Exercise prompt: Locate the word "swiss" in the data below, then copy every line that holds it.

=== Data shown ===

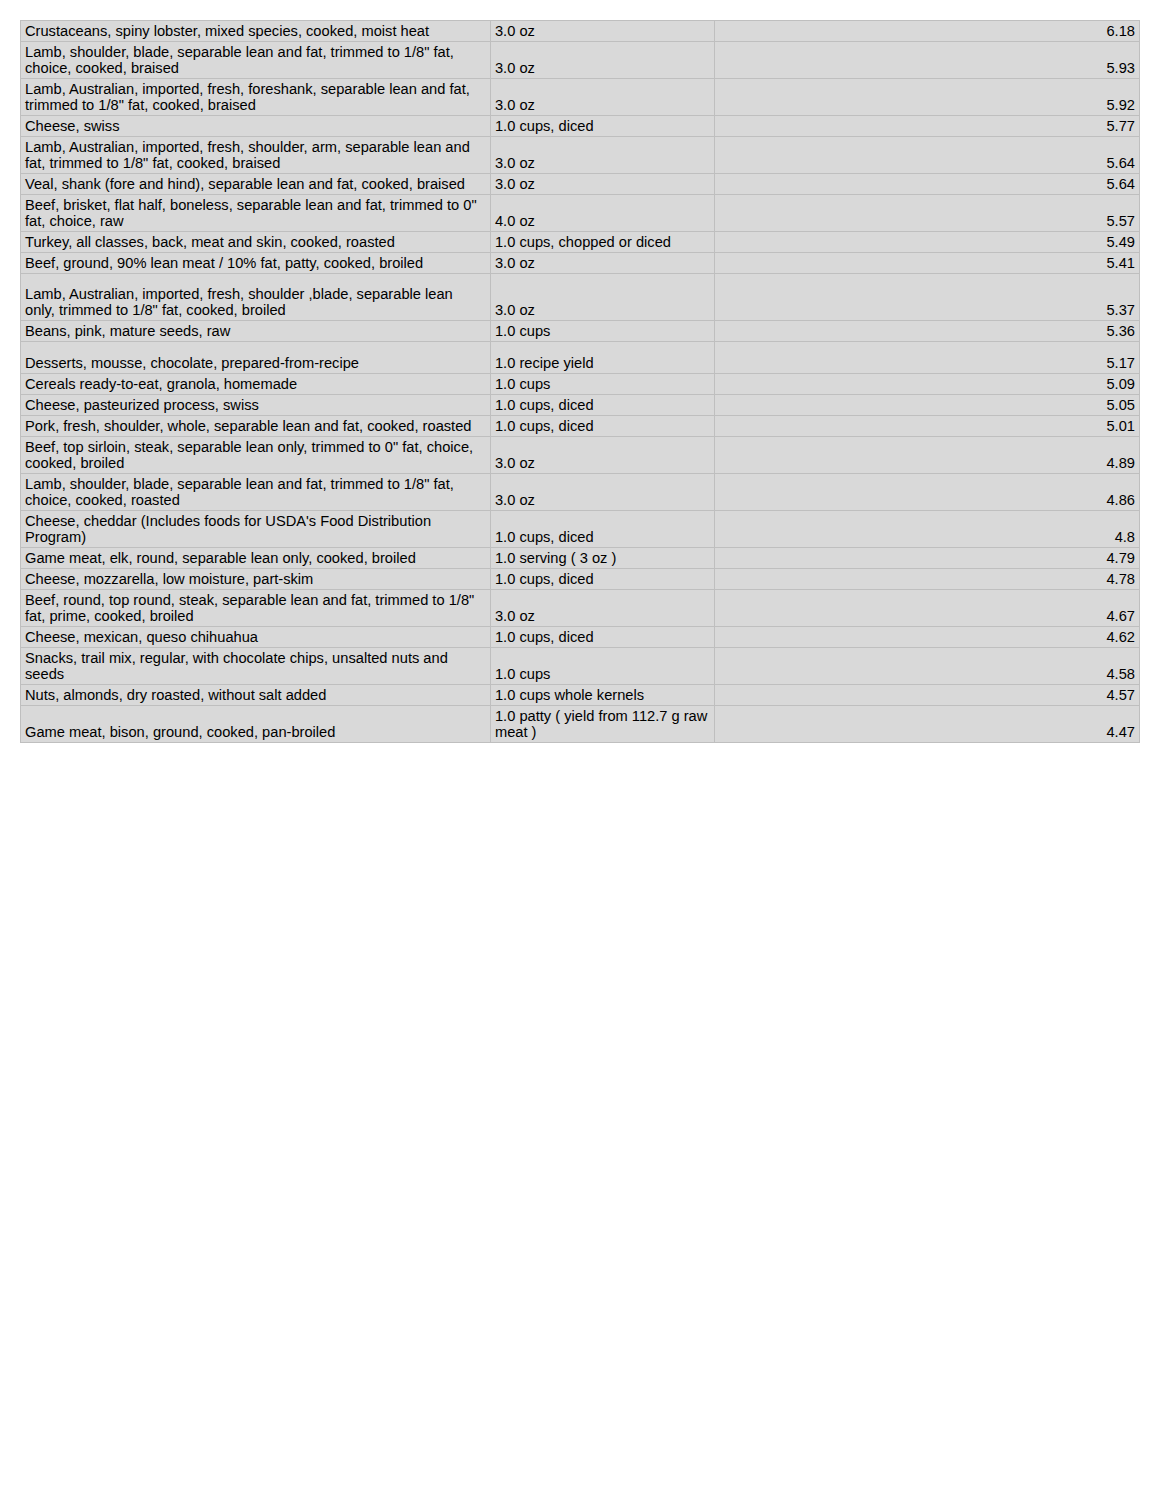| Crustaceans, spiny lobster, mixed species, cooked, moist heat | 3.0 oz | 6.18 |
| Lamb, shoulder, blade, separable lean and fat, trimmed to 1/8" fat, choice, cooked, braised | 3.0 oz | 5.93 |
| Lamb, Australian, imported, fresh, foreshank, separable lean and fat, trimmed to 1/8" fat, cooked, braised | 3.0 oz | 5.92 |
| Cheese, swiss | 1.0 cups, diced | 5.77 |
| Lamb, Australian, imported, fresh, shoulder, arm, separable lean and fat, trimmed to 1/8" fat, cooked, braised | 3.0 oz | 5.64 |
| Veal, shank (fore and hind), separable lean and fat, cooked, braised | 3.0 oz | 5.64 |
| Beef, brisket, flat half, boneless, separable lean and fat, trimmed to 0" fat, choice, raw | 4.0 oz | 5.57 |
| Turkey, all classes, back, meat and skin, cooked, roasted | 1.0 cups, chopped or diced | 5.49 |
| Beef, ground, 90% lean meat / 10% fat, patty, cooked, broiled | 3.0 oz | 5.41 |
| Lamb, Australian, imported, fresh, shoulder ,blade, separable lean only, trimmed to 1/8" fat, cooked, broiled | 3.0 oz | 5.37 |
| Beans, pink, mature seeds, raw | 1.0 cups | 5.36 |
| Desserts, mousse, chocolate, prepared-from-recipe | 1.0 recipe yield | 5.17 |
| Cereals ready-to-eat, granola, homemade | 1.0 cups | 5.09 |
| Cheese, pasteurized process, swiss | 1.0 cups, diced | 5.05 |
| Pork, fresh, shoulder, whole, separable lean and fat, cooked, roasted | 1.0 cups, diced | 5.01 |
| Beef, top sirloin, steak, separable lean only, trimmed to 0" fat, choice, cooked, broiled | 3.0 oz | 4.89 |
| Lamb, shoulder, blade, separable lean and fat, trimmed to 1/8" fat, choice, cooked, roasted | 3.0 oz | 4.86 |
| Cheese, cheddar (Includes foods for USDA's Food Distribution Program) | 1.0 cups, diced | 4.8 |
| Game meat, elk, round, separable lean only, cooked, broiled | 1.0 serving ( 3 oz ) | 4.79 |
| Cheese, mozzarella, low moisture, part-skim | 1.0 cups, diced | 4.78 |
| Beef, round, top round, steak, separable lean and fat, trimmed to 1/8" fat, prime, cooked, broiled | 3.0 oz | 4.67 |
| Cheese, mexican, queso chihuahua | 1.0 cups, diced | 4.62 |
| Snacks, trail mix, regular, with chocolate chips, unsalted nuts and seeds | 1.0 cups | 4.58 |
| Nuts, almonds, dry roasted, without salt added | 1.0 cups whole kernels | 4.57 |
| Game meat, bison, ground, cooked, pan-broiled | 1.0 patty ( yield from 112.7 g raw meat ) | 4.47 |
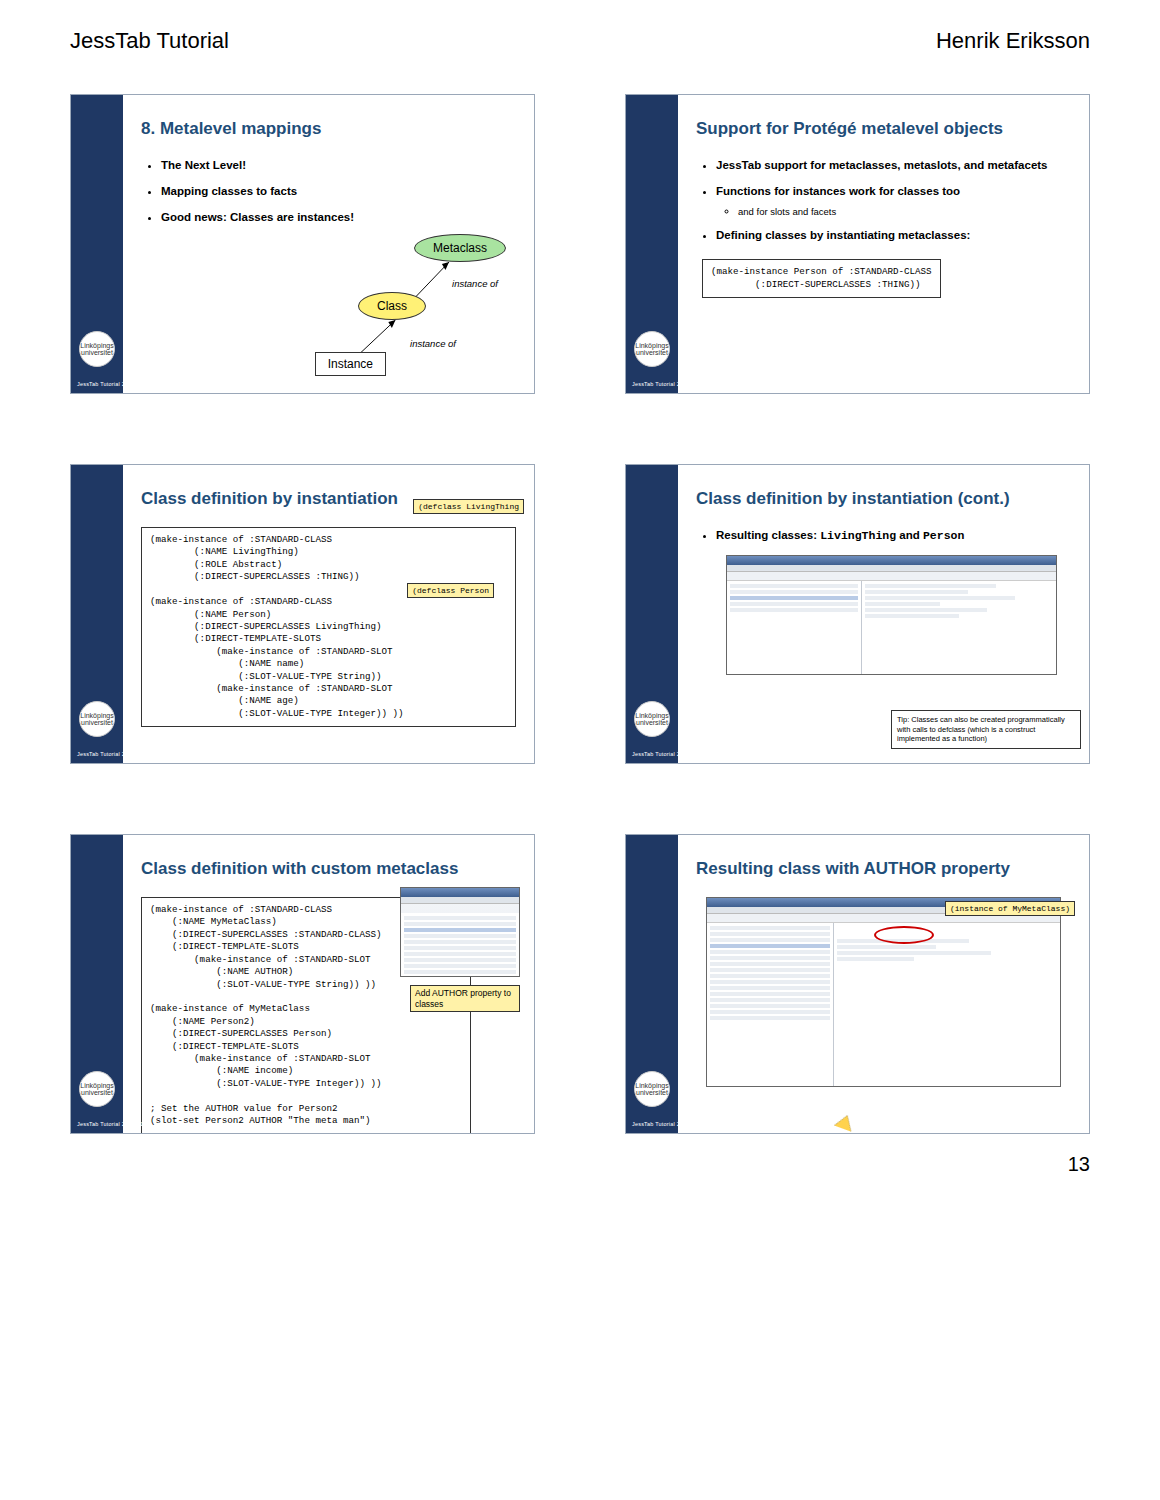JessTab Tutorial
Henrik Eriksson
Linköpings universitet
JessTab Tutorial 2004 13
8. Metalevel mappings
The Next Level!
Mapping classes to facts
Good news: Classes are instances!
Metaclass
Class
Instance
instance of
instance of
Linköpings universitet
JessTab Tutorial 2004 14
Support for Protégé metalevel objects
JessTab support for metaclasses, metaslots, and metafacets
Functions for instances work for classes too
and for slots and facets
Defining classes by instantiating metaclasses:
(make-instance Person of :STANDARD-CLASS
        (:DIRECT-SUPERCLASSES :THING))
Linköpings universitet
JessTab Tutorial 2004 15
Class definition by instantiation
(defclass LivingThing
(defclass Person
(make-instance of :STANDARD-CLASS
        (:NAME LivingThing)
        (:ROLE Abstract)
        (:DIRECT-SUPERCLASSES :THING))

(make-instance of :STANDARD-CLASS
        (:NAME Person)
        (:DIRECT-SUPERCLASSES LivingThing)
        (:DIRECT-TEMPLATE-SLOTS
            (make-instance of :STANDARD-SLOT
                (:NAME name)
                (:SLOT-VALUE-TYPE String))
            (make-instance of :STANDARD-SLOT
                (:NAME age)
                (:SLOT-VALUE-TYPE Integer)) ))
Linköpings universitet
JessTab Tutorial 2004 16
Class definition by instantiation (cont.)
Resulting classes: LivingThing and Person
Tip: Classes can also be created programmatically with calls to defclass (which is a construct implemented as a function)
Linköpings universitet
JessTab Tutorial 2004 17
Class definition with custom metaclass
Add AUTHOR property to classes
(make-instance of :STANDARD-CLASS
    (:NAME MyMetaClass)
    (:DIRECT-SUPERCLASSES :STANDARD-CLASS)
    (:DIRECT-TEMPLATE-SLOTS
        (make-instance of :STANDARD-SLOT
            (:NAME AUTHOR)
            (:SLOT-VALUE-TYPE String)) ))

(make-instance of MyMetaClass
    (:NAME Person2)
    (:DIRECT-SUPERCLASSES Person)
    (:DIRECT-TEMPLATE-SLOTS
        (make-instance of :STANDARD-SLOT
            (:NAME income)
            (:SLOT-VALUE-TYPE Integer)) ))

; Set the AUTHOR value for Person2
(slot-set Person2 AUTHOR "The meta man")
Linköpings universitet
JessTab Tutorial 2004 18
Resulting class with AUTHOR property
(instance of MyMetaClass)
13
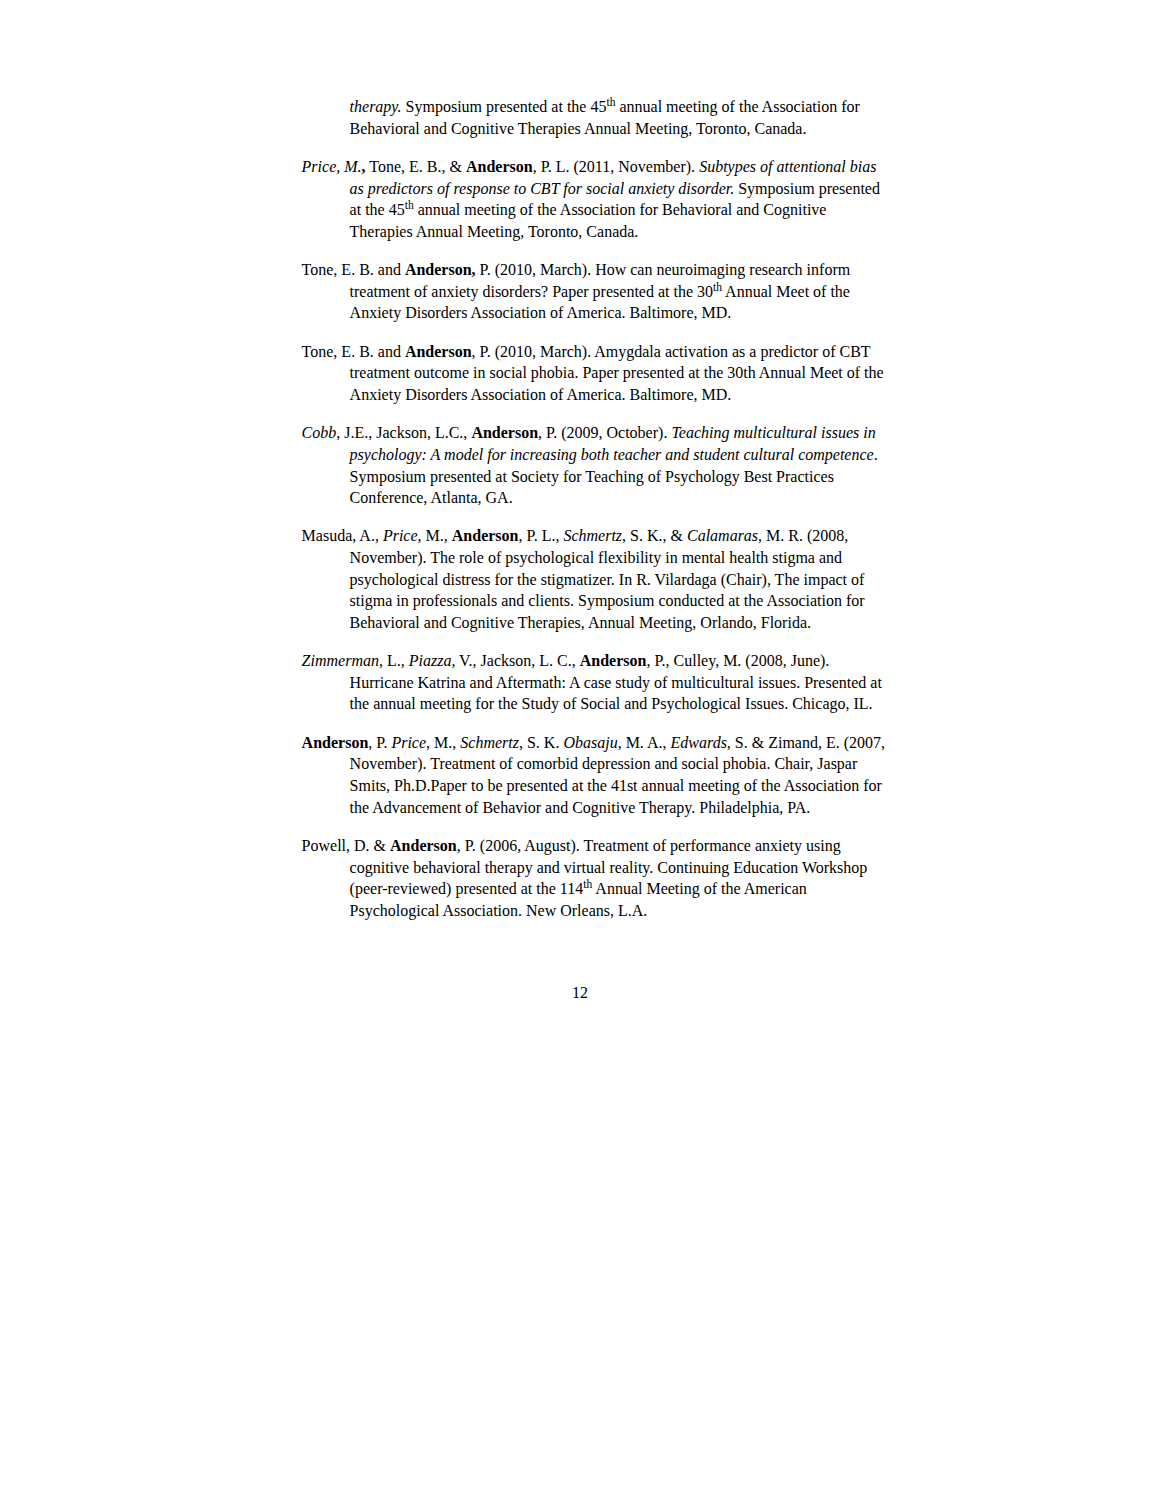therapy. Symposium presented at the 45th annual meeting of the Association for Behavioral and Cognitive Therapies Annual Meeting, Toronto, Canada.
Price, M., Tone, E. B., & Anderson, P. L. (2011, November). Subtypes of attentional bias as predictors of response to CBT for social anxiety disorder. Symposium presented at the 45th annual meeting of the Association for Behavioral and Cognitive Therapies Annual Meeting, Toronto, Canada.
Tone, E. B. and Anderson, P. (2010, March). How can neuroimaging research inform treatment of anxiety disorders? Paper presented at the 30th Annual Meet of the Anxiety Disorders Association of America. Baltimore, MD.
Tone, E. B. and Anderson, P. (2010, March). Amygdala activation as a predictor of CBT treatment outcome in social phobia. Paper presented at the 30th Annual Meet of the Anxiety Disorders Association of America. Baltimore, MD.
Cobb, J.E., Jackson, L.C., Anderson, P. (2009, October). Teaching multicultural issues in psychology: A model for increasing both teacher and student cultural competence. Symposium presented at Society for Teaching of Psychology Best Practices Conference, Atlanta, GA.
Masuda, A., Price, M., Anderson, P. L., Schmertz, S. K., & Calamaras, M. R. (2008, November). The role of psychological flexibility in mental health stigma and psychological distress for the stigmatizer. In R. Vilardaga (Chair), The impact of stigma in professionals and clients. Symposium conducted at the Association for Behavioral and Cognitive Therapies, Annual Meeting, Orlando, Florida.
Zimmerman, L., Piazza, V., Jackson, L. C., Anderson, P., Culley, M. (2008, June). Hurricane Katrina and Aftermath: A case study of multicultural issues. Presented at the annual meeting for the Study of Social and Psychological Issues. Chicago, IL.
Anderson, P. Price, M., Schmertz, S. K. Obasaju, M. A., Edwards, S. & Zimand, E. (2007, November). Treatment of comorbid depression and social phobia. Chair, Jaspar Smits, Ph.D.Paper to be presented at the 41st annual meeting of the Association for the Advancement of Behavior and Cognitive Therapy. Philadelphia, PA.
Powell, D. & Anderson, P. (2006, August). Treatment of performance anxiety using cognitive behavioral therapy and virtual reality. Continuing Education Workshop (peer-reviewed) presented at the 114th Annual Meeting of the American Psychological Association. New Orleans, L.A.
12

===

Solved problem:
| Cheese, swiss | 1.0 cups, diced | 5.77 |
| Cheese, pasteurized process, swiss | 1.0 cups, diced | 5.05 |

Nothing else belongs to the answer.